=== INFORMATION GIVEN ===
┌──

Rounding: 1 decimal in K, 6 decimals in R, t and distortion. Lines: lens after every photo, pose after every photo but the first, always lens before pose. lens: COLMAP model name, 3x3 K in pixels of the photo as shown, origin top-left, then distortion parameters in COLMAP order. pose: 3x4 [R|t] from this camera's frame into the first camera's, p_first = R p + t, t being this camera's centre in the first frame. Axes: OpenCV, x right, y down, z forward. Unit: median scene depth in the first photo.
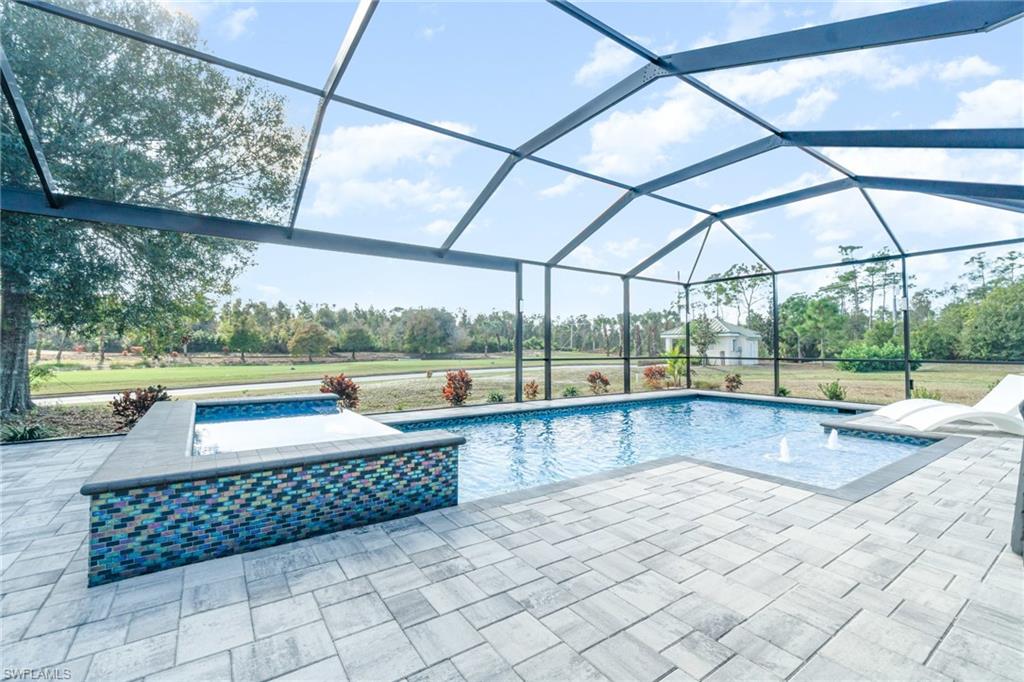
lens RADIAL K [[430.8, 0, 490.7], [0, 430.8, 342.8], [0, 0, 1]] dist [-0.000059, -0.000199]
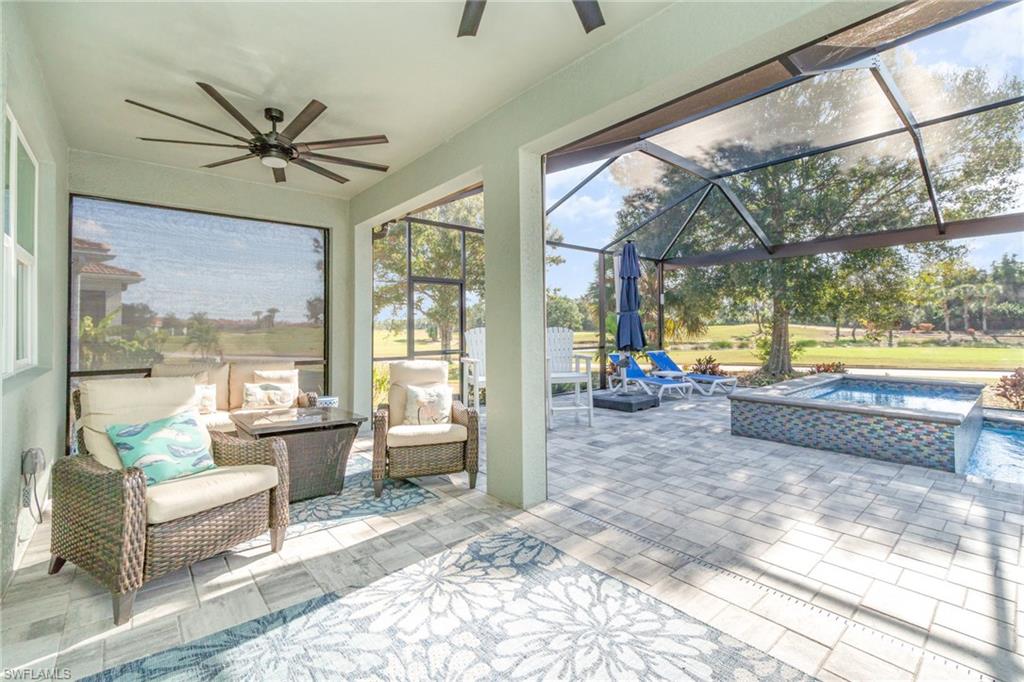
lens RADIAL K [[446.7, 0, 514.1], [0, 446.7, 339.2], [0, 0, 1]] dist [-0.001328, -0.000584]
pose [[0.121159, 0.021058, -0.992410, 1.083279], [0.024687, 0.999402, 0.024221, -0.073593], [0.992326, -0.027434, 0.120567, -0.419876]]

└──
┌──

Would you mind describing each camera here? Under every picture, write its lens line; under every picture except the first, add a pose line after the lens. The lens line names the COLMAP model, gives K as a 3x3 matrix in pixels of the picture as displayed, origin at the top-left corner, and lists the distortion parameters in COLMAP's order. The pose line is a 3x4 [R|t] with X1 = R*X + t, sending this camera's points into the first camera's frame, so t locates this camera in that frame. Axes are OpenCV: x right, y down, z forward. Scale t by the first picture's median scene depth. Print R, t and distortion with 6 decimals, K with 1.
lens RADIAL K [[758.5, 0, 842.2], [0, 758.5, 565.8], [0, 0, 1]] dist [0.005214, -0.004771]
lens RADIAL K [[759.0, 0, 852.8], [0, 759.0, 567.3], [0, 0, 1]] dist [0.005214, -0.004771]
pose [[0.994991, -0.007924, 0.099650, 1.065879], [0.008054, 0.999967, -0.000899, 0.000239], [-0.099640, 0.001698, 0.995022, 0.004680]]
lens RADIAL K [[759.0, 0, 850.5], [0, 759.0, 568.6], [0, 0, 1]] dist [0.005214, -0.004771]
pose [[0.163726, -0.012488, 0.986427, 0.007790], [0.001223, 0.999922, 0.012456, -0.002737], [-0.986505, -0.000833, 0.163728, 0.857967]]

└──

=== YOUR TASK ===
Reproduce the items from the line with "Rounding: 1 decimal" up to and including the line with "-0.027434, 0.120567, -0.419876]]", without the pictures.

=== PROBLEM SOLUTION ===
Rounding: 1 decimal in K, 6 decimals in R, t and distortion. Lines: lens after every photo, pose after every photo but the first, always lens before pose. lens: COLMAP model name, 3x3 K in pixels of the photo as shown, origin top-left, then distortion parameters in COLMAP order. pose: 3x4 [R|t] from this camera's frame into the first camera's, p_first = R p + t, t being this camera's centre in the first frame. Axes: OpenCV, x right, y down, z forward. Unit: median scene depth in the first photo.
lens RADIAL K [[430.8, 0, 490.7], [0, 430.8, 342.8], [0, 0, 1]] dist [-0.000059, -0.000199]
lens RADIAL K [[446.7, 0, 514.1], [0, 446.7, 339.2], [0, 0, 1]] dist [-0.001328, -0.000584]
pose [[0.121159, 0.021058, -0.992410, 1.083279], [0.024687, 0.999402, 0.024221, -0.073593], [0.992326, -0.027434, 0.120567, -0.419876]]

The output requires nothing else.